Designing Human-Robot Communication in the Indonesian Language Using the Deep Bidirectional Long Short-Term Memory Algorithm

  • Suci Dwijayanti,
  • Ahmad Reinaldi Akbar,
  • Bhakti Yudho Suprapto

DOI
https://doi.org/10.55981/jet.595
Journal volume & issue
Vol. 24, no. 1
pp. 1 – 11

Abstract

Read online

Humanoid robots closely resemble humans and engage in various human-like activities while responding to queries from their users, facilitating two-way communication between humans and robots. This bidirectional interaction is enabled through the integration of speech-to-text and text-to-speech systems within the robot. However, research on two-way communication systems for humanoid robots utilizing speech-to-text and text-to-speech technologies has predominantly focused on the English language. This study aims to develop a real-time two-way communication system between humans and a robot, with data collected from ten respondents, including eight males and two females. The sentences used adhere to the standard rules of the Indonesian language. The speech-to-text system employs a deep bidirectional long short-term memory algorithm, coupled with feature extraction via the Mel frequency cepstral coefficients, to convert spoken language into text. Conversely, the text-to-speech system utilizes the Python pyttsx3 module to translate text into spoken responses delivered by the robot.

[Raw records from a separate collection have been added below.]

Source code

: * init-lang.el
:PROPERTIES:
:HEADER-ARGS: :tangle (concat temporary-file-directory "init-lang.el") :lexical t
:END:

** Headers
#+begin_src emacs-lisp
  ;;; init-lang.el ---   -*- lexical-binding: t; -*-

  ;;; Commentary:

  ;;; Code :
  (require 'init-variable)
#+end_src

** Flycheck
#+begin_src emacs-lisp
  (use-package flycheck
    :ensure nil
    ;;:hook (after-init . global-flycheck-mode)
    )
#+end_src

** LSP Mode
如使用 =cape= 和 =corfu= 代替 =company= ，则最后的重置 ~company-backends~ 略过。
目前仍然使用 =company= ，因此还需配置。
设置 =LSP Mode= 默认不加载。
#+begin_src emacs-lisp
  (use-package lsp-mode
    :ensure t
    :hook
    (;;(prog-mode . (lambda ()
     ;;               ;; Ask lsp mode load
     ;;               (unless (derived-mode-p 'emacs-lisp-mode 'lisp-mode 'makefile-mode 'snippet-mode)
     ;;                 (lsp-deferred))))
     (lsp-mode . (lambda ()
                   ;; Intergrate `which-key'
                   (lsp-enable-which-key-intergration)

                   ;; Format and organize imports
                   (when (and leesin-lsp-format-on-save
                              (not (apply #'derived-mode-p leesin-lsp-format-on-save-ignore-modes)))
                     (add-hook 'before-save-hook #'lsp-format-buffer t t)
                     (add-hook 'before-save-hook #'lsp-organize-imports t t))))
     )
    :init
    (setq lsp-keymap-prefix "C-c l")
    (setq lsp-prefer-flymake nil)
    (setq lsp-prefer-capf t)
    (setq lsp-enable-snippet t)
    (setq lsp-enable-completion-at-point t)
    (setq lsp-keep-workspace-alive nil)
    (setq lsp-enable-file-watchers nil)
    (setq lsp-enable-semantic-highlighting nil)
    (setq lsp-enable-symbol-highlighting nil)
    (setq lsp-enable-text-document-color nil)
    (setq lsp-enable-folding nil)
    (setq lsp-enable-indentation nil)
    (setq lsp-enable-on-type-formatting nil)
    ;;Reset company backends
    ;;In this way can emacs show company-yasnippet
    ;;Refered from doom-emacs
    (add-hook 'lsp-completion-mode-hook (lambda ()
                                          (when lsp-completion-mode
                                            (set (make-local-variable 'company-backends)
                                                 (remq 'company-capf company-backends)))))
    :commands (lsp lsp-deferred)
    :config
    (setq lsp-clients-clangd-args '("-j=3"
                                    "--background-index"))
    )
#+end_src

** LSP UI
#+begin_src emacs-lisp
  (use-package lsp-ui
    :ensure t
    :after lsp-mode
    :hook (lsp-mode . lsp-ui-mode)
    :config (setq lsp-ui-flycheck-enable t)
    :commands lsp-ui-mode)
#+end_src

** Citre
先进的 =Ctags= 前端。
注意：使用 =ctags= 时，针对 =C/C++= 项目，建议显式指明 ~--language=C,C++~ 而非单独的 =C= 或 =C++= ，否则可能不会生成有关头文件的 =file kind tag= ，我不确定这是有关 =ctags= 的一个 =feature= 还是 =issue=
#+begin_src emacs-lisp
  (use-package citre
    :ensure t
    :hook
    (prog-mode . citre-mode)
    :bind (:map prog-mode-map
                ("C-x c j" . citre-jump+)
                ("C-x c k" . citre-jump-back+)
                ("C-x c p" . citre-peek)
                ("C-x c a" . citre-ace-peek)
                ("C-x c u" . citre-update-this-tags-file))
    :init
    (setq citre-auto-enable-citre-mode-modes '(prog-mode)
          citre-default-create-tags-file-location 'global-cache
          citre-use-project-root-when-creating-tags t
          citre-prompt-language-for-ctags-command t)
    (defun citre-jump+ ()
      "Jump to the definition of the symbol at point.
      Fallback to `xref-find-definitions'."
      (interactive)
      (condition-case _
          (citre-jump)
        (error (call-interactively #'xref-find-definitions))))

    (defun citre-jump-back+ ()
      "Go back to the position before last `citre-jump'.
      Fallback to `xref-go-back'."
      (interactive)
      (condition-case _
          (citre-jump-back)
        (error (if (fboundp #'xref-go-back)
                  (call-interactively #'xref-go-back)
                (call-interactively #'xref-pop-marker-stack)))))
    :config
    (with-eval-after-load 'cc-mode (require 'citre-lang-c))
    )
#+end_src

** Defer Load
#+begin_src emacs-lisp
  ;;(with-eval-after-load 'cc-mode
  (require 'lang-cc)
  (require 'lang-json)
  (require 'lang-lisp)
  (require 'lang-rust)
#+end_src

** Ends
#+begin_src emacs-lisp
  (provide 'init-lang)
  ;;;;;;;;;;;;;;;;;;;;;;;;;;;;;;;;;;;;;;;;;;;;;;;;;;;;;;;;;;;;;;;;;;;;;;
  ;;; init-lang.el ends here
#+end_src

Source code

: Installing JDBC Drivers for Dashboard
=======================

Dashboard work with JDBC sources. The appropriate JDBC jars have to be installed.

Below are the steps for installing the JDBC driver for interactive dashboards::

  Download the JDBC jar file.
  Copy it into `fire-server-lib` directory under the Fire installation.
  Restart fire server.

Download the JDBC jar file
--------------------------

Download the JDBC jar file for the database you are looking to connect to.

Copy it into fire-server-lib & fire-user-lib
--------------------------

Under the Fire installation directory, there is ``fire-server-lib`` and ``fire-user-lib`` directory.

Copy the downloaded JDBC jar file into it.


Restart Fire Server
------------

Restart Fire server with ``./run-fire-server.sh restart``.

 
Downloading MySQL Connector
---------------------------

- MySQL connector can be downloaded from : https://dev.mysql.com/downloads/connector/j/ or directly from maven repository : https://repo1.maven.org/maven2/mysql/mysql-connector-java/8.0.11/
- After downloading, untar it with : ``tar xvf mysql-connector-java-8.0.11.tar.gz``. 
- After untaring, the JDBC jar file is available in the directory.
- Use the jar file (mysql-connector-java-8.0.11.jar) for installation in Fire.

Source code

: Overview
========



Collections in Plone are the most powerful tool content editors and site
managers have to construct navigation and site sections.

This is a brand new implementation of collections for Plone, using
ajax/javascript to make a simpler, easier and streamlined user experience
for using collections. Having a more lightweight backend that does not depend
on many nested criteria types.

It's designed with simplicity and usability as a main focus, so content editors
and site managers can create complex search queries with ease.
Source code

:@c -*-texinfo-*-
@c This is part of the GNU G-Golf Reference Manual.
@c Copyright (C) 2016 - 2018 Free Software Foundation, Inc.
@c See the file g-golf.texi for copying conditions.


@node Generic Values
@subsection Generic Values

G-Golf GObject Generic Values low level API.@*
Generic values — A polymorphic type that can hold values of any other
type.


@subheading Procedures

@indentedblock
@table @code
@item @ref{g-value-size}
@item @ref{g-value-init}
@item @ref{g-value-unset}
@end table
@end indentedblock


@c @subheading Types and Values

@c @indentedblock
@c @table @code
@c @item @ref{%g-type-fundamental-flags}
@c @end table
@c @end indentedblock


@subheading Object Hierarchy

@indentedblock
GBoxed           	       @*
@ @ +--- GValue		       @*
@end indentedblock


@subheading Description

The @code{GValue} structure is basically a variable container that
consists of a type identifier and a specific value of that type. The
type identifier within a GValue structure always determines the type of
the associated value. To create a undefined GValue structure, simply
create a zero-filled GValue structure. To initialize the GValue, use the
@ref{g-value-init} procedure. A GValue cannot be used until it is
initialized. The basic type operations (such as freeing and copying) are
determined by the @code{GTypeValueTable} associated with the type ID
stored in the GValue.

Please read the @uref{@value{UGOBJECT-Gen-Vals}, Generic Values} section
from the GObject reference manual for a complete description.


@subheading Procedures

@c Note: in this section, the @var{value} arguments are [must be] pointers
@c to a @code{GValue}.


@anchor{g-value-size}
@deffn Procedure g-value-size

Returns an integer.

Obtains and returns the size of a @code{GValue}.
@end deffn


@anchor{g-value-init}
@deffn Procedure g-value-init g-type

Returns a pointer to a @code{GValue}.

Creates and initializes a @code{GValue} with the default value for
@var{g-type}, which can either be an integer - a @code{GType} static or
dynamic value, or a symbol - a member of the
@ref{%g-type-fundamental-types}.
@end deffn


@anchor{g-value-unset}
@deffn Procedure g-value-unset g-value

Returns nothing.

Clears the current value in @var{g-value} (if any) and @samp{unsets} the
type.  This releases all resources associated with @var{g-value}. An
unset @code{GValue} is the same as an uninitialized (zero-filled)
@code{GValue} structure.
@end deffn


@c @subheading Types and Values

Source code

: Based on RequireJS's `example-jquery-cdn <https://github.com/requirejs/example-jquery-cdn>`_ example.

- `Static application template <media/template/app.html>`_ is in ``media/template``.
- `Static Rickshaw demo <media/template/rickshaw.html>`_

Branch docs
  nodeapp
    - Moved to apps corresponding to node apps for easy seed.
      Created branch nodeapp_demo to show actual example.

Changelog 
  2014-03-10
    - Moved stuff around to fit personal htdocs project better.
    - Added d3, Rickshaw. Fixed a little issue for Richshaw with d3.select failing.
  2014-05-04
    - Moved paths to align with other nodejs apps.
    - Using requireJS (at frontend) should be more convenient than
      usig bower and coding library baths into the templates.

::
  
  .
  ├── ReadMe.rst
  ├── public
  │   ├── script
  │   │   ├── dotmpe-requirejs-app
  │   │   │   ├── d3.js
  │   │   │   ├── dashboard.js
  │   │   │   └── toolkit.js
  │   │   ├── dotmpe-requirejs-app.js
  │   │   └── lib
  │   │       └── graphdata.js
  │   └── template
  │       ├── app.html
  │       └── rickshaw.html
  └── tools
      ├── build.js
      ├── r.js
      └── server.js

The results indicate that the speech-to-text model achieves a high level of accuracy under quiet-room conditions, with noise levels ranging from 57.5 to 60 dB, boasting an average word error rate (WER) of 24.99% and 25.31% for speakers within and outside the dataset, respectively. In settings with engine noise and crowds, where noise levels range from 62.4 to 86 dB, the measured WER is 36.36% and 36.96% for speakers within and outside the dataset, respectively. This study demonstrates the feasibility of implementing a two-way communication system between humans and a robot, enabling the robot to respond to various vocal inputs effectively.